The Devil's Candy is the story of the making of The Bonfire of the Vanities. It is the best (and possible only) book in recent times to describe how a movie is made, in depth, from inception to casting to production to editing to screenings and focus groups through release and box office.
The subtitle, "The Anatomy of a Hollywood Fiasco" is misleading. This is not a book that analyses why a movie production went wrong. It is a journalistic look at how a movie is made, any movie, and this book uses the example of the Bonfire of the Vanities because that happened to be the production Julie Salamon was invited to observe from beginning to end. Tellingly, the original version of the book was subtitled instead "Bonfire of the Vanities Goes to Hollywood" and the new subtitle was obviously added for the paperback version to try to pump up sales.

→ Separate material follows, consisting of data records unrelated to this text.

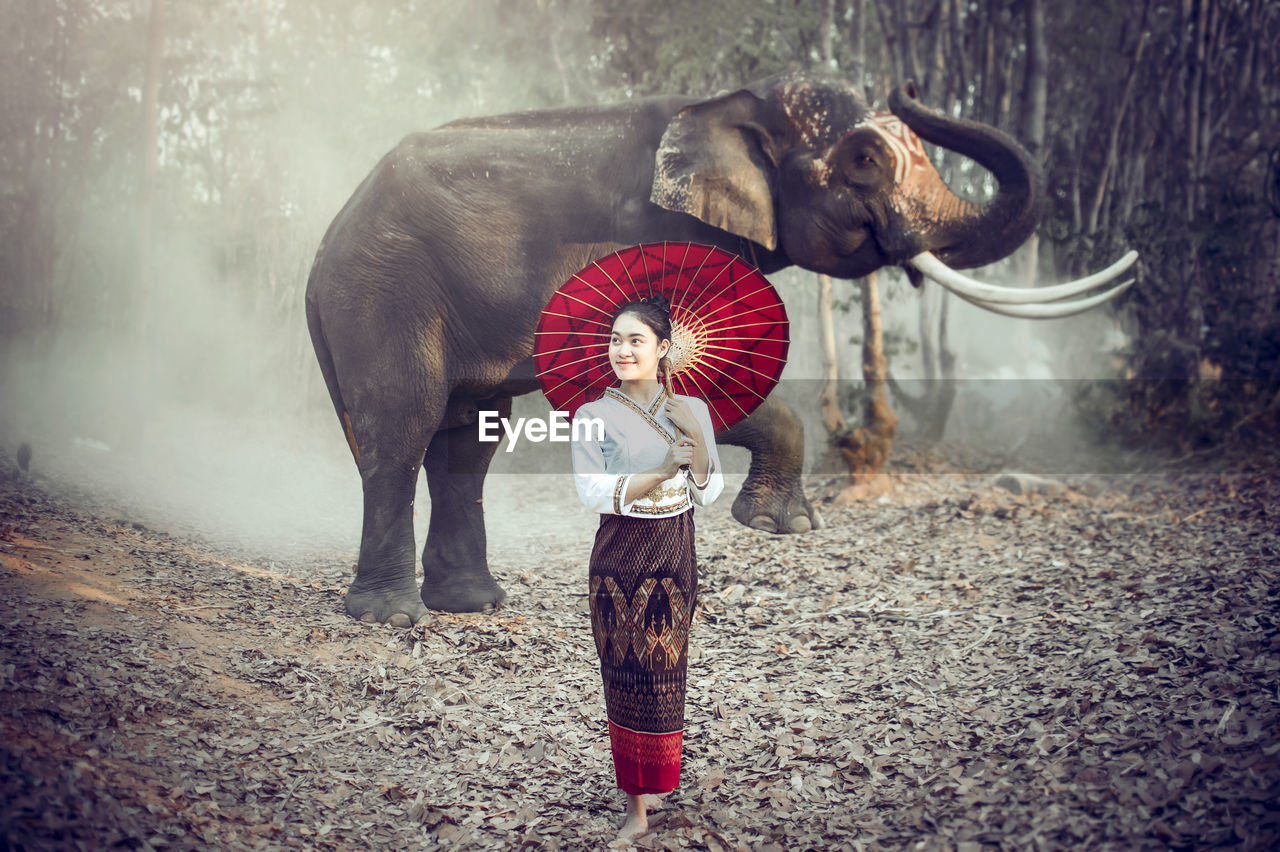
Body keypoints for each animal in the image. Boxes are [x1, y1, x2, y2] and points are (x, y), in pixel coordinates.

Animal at [304, 69, 1136, 621]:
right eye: (864, 159)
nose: (909, 85)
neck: (725, 105)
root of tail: (327, 241)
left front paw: (778, 524)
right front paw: (781, 526)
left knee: (466, 440)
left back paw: (472, 604)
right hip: (385, 292)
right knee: (403, 425)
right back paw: (391, 618)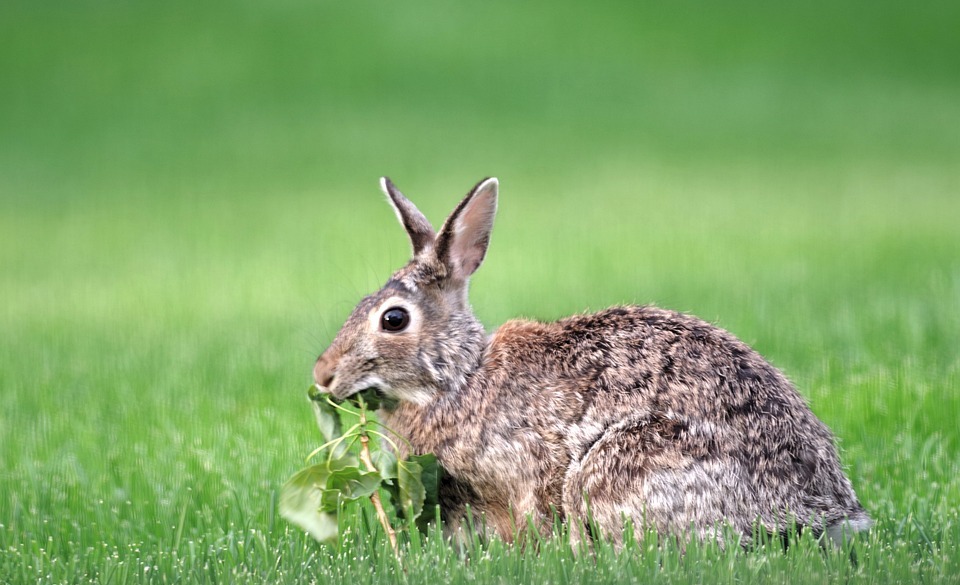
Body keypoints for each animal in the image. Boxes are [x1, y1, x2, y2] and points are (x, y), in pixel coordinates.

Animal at [312, 175, 872, 548]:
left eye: (393, 319)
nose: (322, 375)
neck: (458, 378)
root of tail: (819, 514)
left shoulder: (527, 475)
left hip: (616, 466)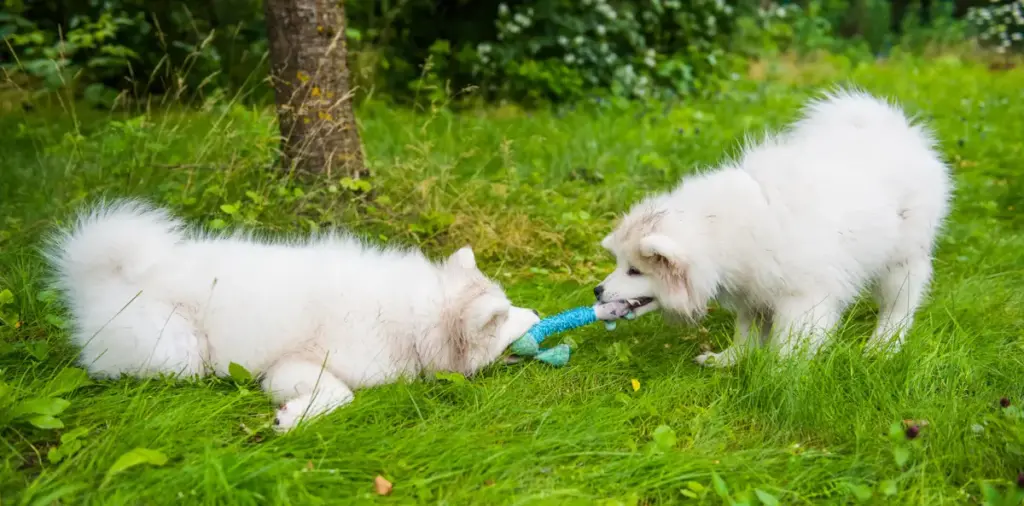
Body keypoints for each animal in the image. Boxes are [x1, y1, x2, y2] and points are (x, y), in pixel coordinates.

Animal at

Most of the other reviews have said this book is for industry insiders, but it isn't. For insiders, there is nothing new here. This book is for people on the outside who want to know how the movie industry works. And what we learn is that for all the glamour, movie production is mostly meetings and sitting around sets doing endless takes of scenes that eventually get cut.
Assuming you're interested in learning how Hollywood works, from the endless scouting of locations to who is responsible for carrying the director's thermos of coffee, you will be educated. This book, at more than 400 pages, goes into gory detail, from just about everyone's point of view, from the director to costume manager. It's written as you would expect from a journalist on the banking desk at the Wall Street Journal (before she became the movie critic) - straightforward, inclusive, and accurate, not the breathless style with plenty of italics and exclamation points characteristic of showbiz books. But it is also the weakness of the book. There is too much detail that isn't important, too much describing the color of every carpet in every room visited, what kind of shoes everyone wears, and who is holding De Palma's coffee thermos at at every moment, too many people's points of view to keep the narrative flowing.
Overall, if you're looking for a juicy, fast flowing story about Hollywood disaster, you will be entirely disappointed. However, if you want a textbook on how a movie gets made, want to learn how Hollywood really works, this is *the* book.